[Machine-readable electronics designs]
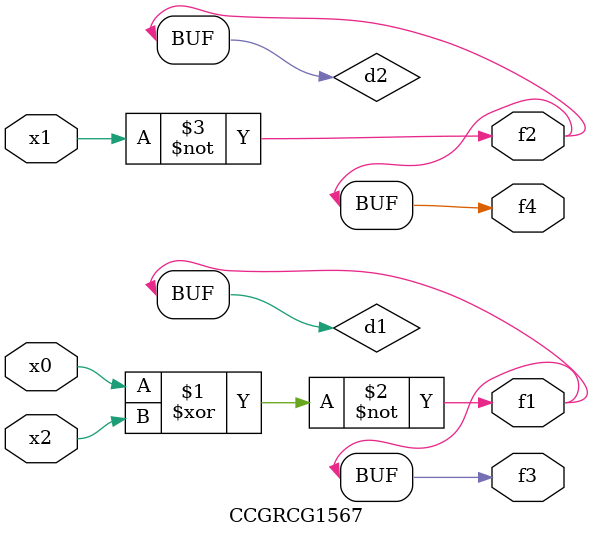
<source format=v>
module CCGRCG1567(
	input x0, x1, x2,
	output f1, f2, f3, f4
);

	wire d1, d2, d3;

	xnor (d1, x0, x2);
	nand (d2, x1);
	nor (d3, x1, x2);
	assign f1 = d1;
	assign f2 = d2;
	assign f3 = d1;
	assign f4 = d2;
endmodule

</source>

▶ _WHAT THIS TASK INVOLVES_:
Could you set down exactly the lines from the one containing "assign f2 = d2;" through the last line of the records above, both included?

▶ _ANSWER SPACE_:
	assign f2 = d2;
	assign f3 = d1;
	assign f4 = d2;
endmodule

</source>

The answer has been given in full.